Sifat tahan banting dalam diri manusia merujuk pada kemampuan menghadapi kondisi-kondisi kehidupan yang keras, suatu perasaan tentang komitmen, tantangan  dan pengendalian. Senada dengan itu Wetner yang dikutip Stoltz, mengatakan bahwa orang yang ulet adalah orang yang mampu menyelesaikan masalahnya dan orang yang mampu memanfaatkan peluang. Orang yang mengubah kegagalannya menjadi batu loncatan mampu memandang kekeliruan atau pengalaman negatifnya sebagai bagian dari hidupnya, belajar darinya dan kemudian maju terus. Sementara itu Martin Seligmen, menyatakan seseorang yang punya gaya penjelasan atau atribusi lebih optimis dalam meramal kesuksesannya. Dan Albert Bandura, juga mengungkapkan bahwa orang yang memiliki rasa efektivitas diri bangkit kembali dari kegagalan.
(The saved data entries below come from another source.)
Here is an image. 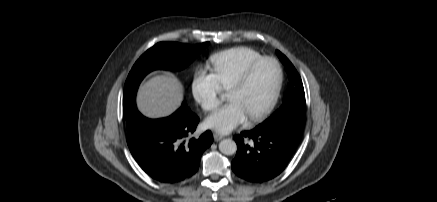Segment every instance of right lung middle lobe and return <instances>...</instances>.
Wrapping results in <instances>:
<instances>
[{
    "mask_svg": "<svg viewBox=\"0 0 437 202\" xmlns=\"http://www.w3.org/2000/svg\"><path fill=\"white\" fill-rule=\"evenodd\" d=\"M209 42L197 45L176 42H160L148 49L134 64L123 93V117L126 124L138 113L135 103L136 92L142 79L156 69L181 70L186 68L207 46ZM187 107L186 102L182 103Z\"/></svg>",
    "mask_w": 437,
    "mask_h": 202,
    "instance_id": "1",
    "label": "right lung middle lobe"
}]
</instances>
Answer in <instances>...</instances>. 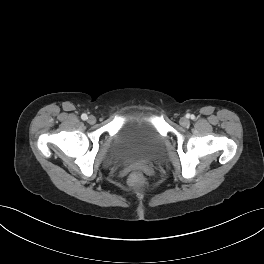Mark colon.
<instances>
[{"label":"colon","mask_w":264,"mask_h":264,"mask_svg":"<svg viewBox=\"0 0 264 264\" xmlns=\"http://www.w3.org/2000/svg\"><path fill=\"white\" fill-rule=\"evenodd\" d=\"M130 182L133 186L137 187H144L147 184L144 176L138 171H135L130 175Z\"/></svg>","instance_id":"5ec220e1"}]
</instances>
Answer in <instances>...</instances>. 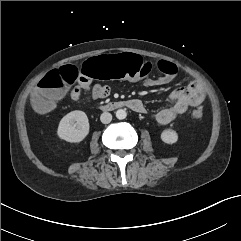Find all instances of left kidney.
<instances>
[{
  "mask_svg": "<svg viewBox=\"0 0 241 241\" xmlns=\"http://www.w3.org/2000/svg\"><path fill=\"white\" fill-rule=\"evenodd\" d=\"M160 137L161 140L167 144L176 143L178 140V134L172 129L163 130Z\"/></svg>",
  "mask_w": 241,
  "mask_h": 241,
  "instance_id": "obj_1",
  "label": "left kidney"
}]
</instances>
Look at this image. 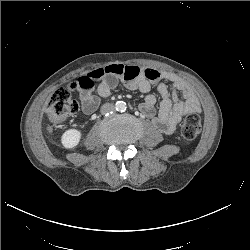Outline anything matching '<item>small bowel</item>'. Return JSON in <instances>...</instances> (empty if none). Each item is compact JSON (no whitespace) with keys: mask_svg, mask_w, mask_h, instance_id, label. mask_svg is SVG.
<instances>
[{"mask_svg":"<svg viewBox=\"0 0 250 250\" xmlns=\"http://www.w3.org/2000/svg\"><path fill=\"white\" fill-rule=\"evenodd\" d=\"M119 82L131 90H139L143 93H148L152 86L156 85L162 98L158 113L156 114L155 109L157 98L153 94L145 97L140 110L163 133L173 132L183 116L201 111L195 92L177 75L153 68L112 64L93 69L78 79L83 113L93 114L100 104V98L109 96ZM167 82L173 85L172 93L169 91ZM179 93L182 96L181 99L178 96Z\"/></svg>","mask_w":250,"mask_h":250,"instance_id":"1","label":"small bowel"}]
</instances>
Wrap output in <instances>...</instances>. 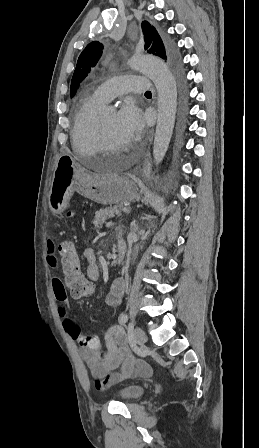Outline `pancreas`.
I'll return each instance as SVG.
<instances>
[{
	"label": "pancreas",
	"mask_w": 259,
	"mask_h": 448,
	"mask_svg": "<svg viewBox=\"0 0 259 448\" xmlns=\"http://www.w3.org/2000/svg\"><path fill=\"white\" fill-rule=\"evenodd\" d=\"M115 214L121 216L120 210H117V208H107V210H99V212H96L93 220L95 228H101L102 224H106V220H109V218H114Z\"/></svg>",
	"instance_id": "cf45deb5"
}]
</instances>
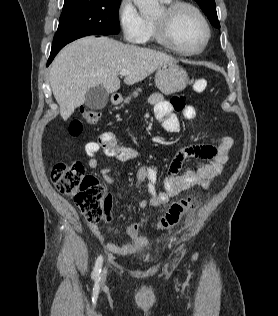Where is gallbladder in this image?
<instances>
[{
	"instance_id": "bac80fb5",
	"label": "gallbladder",
	"mask_w": 278,
	"mask_h": 316,
	"mask_svg": "<svg viewBox=\"0 0 278 316\" xmlns=\"http://www.w3.org/2000/svg\"><path fill=\"white\" fill-rule=\"evenodd\" d=\"M109 93L102 85L89 89L85 95V105L91 110H101L108 102Z\"/></svg>"
}]
</instances>
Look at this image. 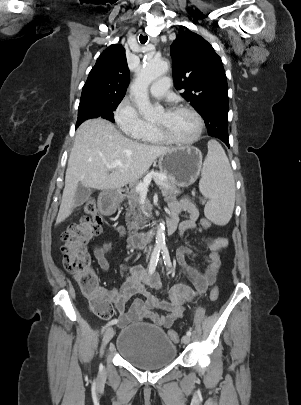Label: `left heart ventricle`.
<instances>
[{"label":"left heart ventricle","instance_id":"1","mask_svg":"<svg viewBox=\"0 0 301 405\" xmlns=\"http://www.w3.org/2000/svg\"><path fill=\"white\" fill-rule=\"evenodd\" d=\"M162 126L170 135L179 139H189L197 130V122L194 116L181 110H162L153 121Z\"/></svg>","mask_w":301,"mask_h":405}]
</instances>
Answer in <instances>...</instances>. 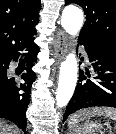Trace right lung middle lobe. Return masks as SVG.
Masks as SVG:
<instances>
[{"label":"right lung middle lobe","instance_id":"1","mask_svg":"<svg viewBox=\"0 0 116 134\" xmlns=\"http://www.w3.org/2000/svg\"><path fill=\"white\" fill-rule=\"evenodd\" d=\"M7 63L0 62V83H3L8 80L7 77Z\"/></svg>","mask_w":116,"mask_h":134}]
</instances>
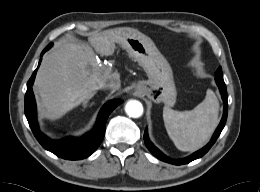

Mereka mendekati segala sesuatu dengan melihat bagaimana menghadapinya, bukan mencemaskan apa jadinya nanti bila keliru.
Menurut Maxwell, ada tujuh kemampuan yang dibutuhkan untuk mengubah kegagalan menjadi batu loncatan yaitu:
  1. Para peraih prestasi pantang menyerah dan tidak jemu-jemunya mencoba karena tidak mendasarkan harga dirinya pada prestasi
  2. Para peraih prestasi memandang kegagalan sebagai sementara sifatnya
  3. Para peraih prestasi memandang kegagalan sebagai insiden-insiden tersendiri
  4. Para peraih prestasi memiliki ekspektasi yang realistic
  5. Para peraih prestasi memfokuskan perhatian pada kekuatan-kekuatannya
  6. Para peraih prestasi menggunakan berbagai pendekatan dalam meraih prestasinya
  7. Para peraih prestasi mudah bangkit kembali.